Stored data entries:
****************
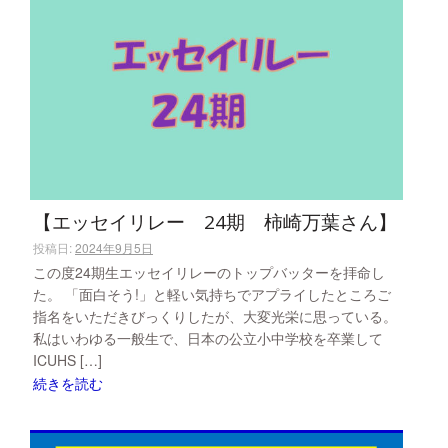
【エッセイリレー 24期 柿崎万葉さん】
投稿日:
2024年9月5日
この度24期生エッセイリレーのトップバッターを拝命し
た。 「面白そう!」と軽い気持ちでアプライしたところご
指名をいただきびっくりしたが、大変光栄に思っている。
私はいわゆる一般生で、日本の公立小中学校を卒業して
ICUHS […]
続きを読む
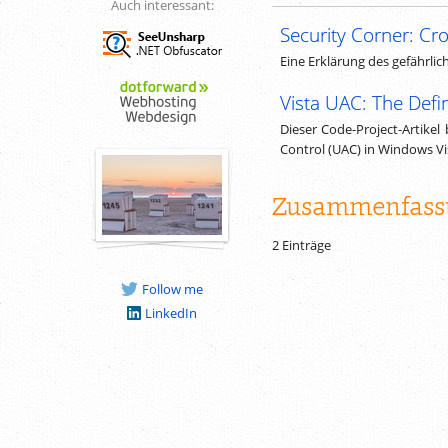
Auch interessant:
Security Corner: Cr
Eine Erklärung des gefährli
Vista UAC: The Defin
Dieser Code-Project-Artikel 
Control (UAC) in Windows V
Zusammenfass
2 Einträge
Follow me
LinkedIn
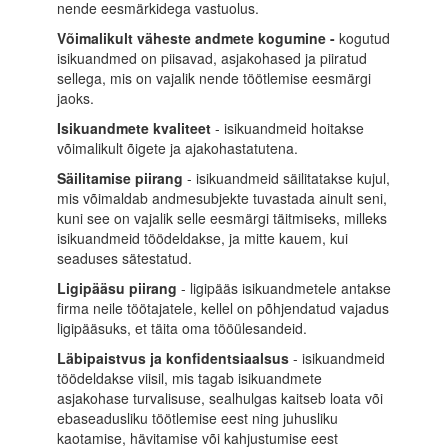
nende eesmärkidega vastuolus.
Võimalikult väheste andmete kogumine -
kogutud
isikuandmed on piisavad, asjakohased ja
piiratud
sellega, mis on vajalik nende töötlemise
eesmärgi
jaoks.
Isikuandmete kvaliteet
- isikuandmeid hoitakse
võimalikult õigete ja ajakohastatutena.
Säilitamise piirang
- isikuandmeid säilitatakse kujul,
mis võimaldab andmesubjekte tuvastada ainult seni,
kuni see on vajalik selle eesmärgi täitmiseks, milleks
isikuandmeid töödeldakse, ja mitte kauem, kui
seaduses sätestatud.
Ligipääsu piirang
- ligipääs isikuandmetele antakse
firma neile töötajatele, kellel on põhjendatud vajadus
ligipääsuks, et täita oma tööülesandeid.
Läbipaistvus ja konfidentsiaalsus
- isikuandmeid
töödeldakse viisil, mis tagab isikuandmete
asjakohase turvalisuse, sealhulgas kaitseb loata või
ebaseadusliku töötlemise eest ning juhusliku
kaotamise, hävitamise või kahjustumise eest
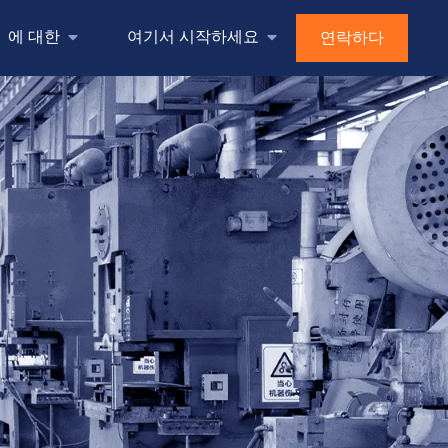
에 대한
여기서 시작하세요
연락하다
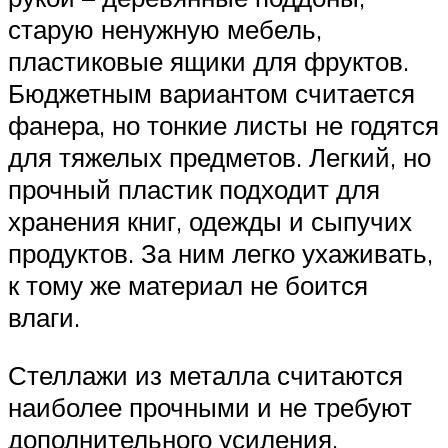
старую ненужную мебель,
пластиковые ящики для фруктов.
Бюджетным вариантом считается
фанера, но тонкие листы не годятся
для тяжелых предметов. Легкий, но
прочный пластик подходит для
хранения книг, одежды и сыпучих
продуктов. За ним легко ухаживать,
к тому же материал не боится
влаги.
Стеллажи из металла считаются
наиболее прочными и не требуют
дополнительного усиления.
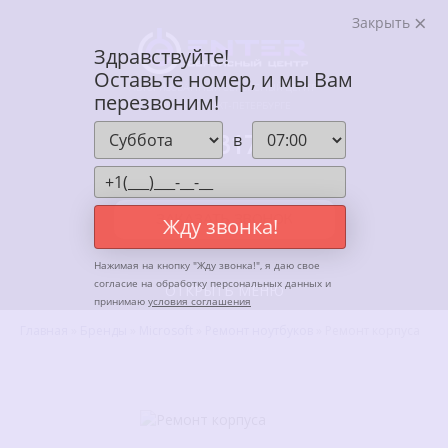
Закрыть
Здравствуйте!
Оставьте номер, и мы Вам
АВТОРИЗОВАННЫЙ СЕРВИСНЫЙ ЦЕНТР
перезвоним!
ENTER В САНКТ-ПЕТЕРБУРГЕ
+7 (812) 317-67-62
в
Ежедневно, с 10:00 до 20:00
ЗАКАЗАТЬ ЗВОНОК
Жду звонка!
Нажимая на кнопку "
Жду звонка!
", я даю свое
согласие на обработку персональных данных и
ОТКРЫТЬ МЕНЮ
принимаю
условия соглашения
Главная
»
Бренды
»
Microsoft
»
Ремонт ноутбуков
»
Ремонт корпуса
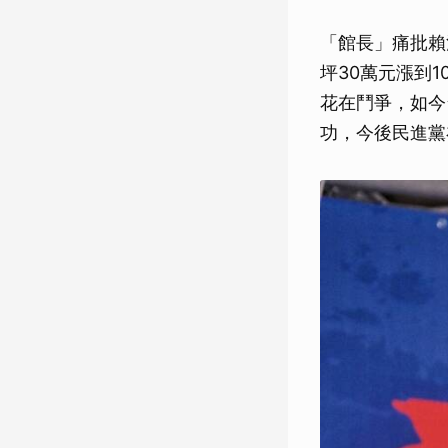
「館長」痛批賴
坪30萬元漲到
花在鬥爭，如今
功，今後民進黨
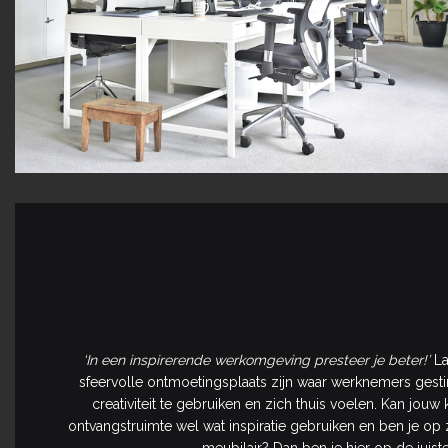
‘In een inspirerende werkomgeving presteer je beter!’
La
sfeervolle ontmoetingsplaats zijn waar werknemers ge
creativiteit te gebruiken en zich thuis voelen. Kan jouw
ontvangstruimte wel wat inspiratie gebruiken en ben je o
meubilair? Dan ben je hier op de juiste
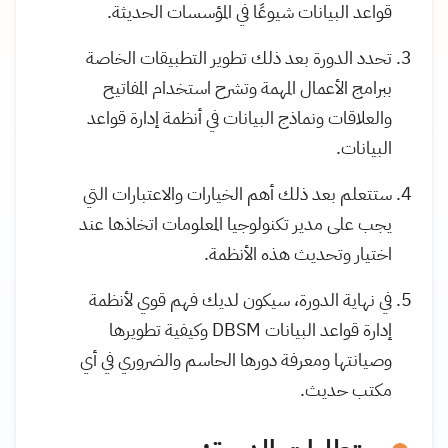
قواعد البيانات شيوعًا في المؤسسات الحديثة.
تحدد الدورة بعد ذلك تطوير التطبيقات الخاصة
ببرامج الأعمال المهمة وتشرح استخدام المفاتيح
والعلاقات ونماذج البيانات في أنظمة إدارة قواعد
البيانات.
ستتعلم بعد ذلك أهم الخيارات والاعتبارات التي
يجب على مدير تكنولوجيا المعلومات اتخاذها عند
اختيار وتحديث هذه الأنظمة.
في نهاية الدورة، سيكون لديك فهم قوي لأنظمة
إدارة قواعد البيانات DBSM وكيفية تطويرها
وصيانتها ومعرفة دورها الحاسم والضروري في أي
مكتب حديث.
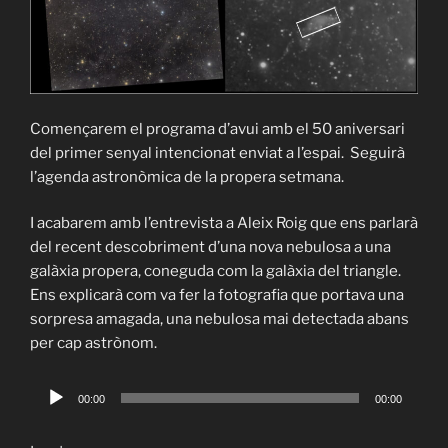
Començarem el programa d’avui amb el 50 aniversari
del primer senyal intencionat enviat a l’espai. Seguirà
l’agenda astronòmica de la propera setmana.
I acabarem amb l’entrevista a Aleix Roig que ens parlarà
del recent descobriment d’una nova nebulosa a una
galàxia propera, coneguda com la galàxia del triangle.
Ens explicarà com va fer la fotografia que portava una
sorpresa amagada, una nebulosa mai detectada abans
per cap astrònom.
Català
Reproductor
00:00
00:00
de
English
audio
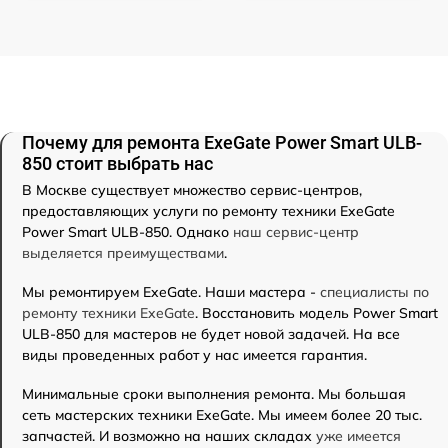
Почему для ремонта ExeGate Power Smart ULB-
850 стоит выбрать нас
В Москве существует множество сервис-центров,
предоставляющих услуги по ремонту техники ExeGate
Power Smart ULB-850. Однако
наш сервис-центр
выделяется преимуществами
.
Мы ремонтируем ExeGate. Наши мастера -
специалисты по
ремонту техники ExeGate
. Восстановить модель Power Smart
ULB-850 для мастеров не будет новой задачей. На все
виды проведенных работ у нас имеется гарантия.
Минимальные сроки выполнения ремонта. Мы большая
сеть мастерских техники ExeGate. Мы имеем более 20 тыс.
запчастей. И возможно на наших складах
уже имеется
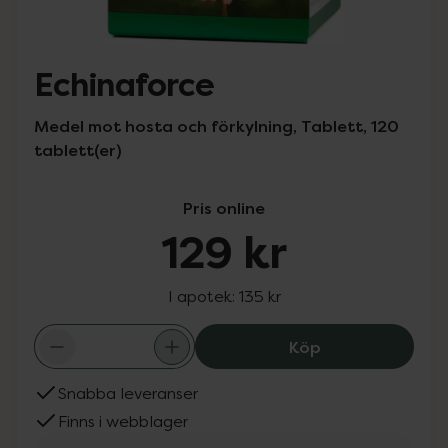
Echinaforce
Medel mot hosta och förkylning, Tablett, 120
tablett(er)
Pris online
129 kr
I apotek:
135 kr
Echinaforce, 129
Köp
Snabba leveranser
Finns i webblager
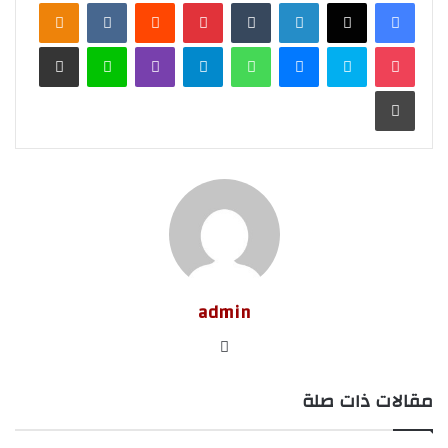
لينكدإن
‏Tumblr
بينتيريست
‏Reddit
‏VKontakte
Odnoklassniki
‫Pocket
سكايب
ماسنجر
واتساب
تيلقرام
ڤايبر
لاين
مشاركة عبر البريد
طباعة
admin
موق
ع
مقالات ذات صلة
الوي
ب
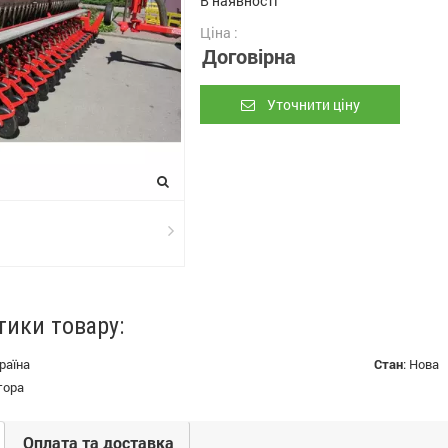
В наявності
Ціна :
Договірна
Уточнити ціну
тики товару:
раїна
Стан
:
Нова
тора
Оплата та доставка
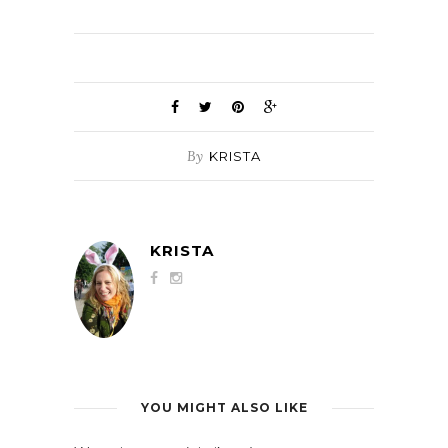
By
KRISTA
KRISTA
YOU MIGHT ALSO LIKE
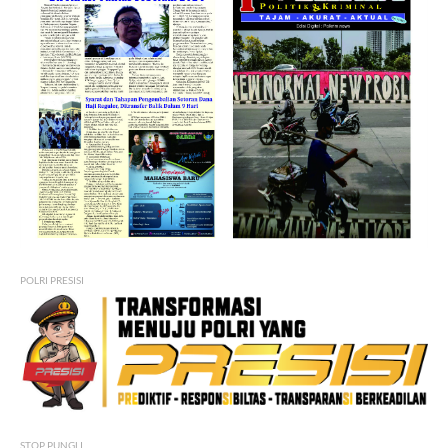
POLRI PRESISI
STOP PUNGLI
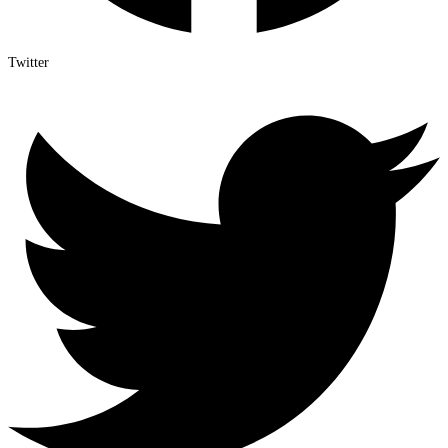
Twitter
****************
Problem - With the pictures left out, restate word for word every line of the data above, from the first down to the line that contains "- ligipääs isikuandmetele antakse".

Completed exercise -
【エッセイリレー 24期 柿崎万葉さん】
投稿日:
2024年9月5日
この度24期生エッセイリレーのトップバッターを拝命し
た。 「面白そう!」と軽い気持ちでアプライしたところご
指名をいただきびっくりしたが、大変光栄に思っている。
私はいわゆる一般生で、日本の公立小中学校を卒業して
ICUHS […]
続きを読む
Auch interessant:
Security Corner: Cr
Eine Erklärung des gefährli
Vista UAC: The Defin
Dieser Code-Project-Artikel 
Control (UAC) in Windows V
Zusammenfass
2 Einträge
Follow me
LinkedIn
nende eesmärkidega vastuolus.
Võimalikult väheste andmete kogumine -
kogutud
isikuandmed on piisavad, asjakohased ja
piiratud
sellega, mis on vajalik nende töötlemise
eesmärgi
jaoks.
Isikuandmete kvaliteet
- isikuandmeid hoitakse
võimalikult õigete ja ajakohastatutena.
Säilitamise piirang
- isikuandmeid säilitatakse kujul,
mis võimaldab andmesubjekte tuvastada ainult seni,
kuni see on vajalik selle eesmärgi täitmiseks, milleks
isikuandmeid töödeldakse, ja mitte kauem, kui
seaduses sätestatud.
Ligipääsu piirang
- ligipääs isikuandmetele antakse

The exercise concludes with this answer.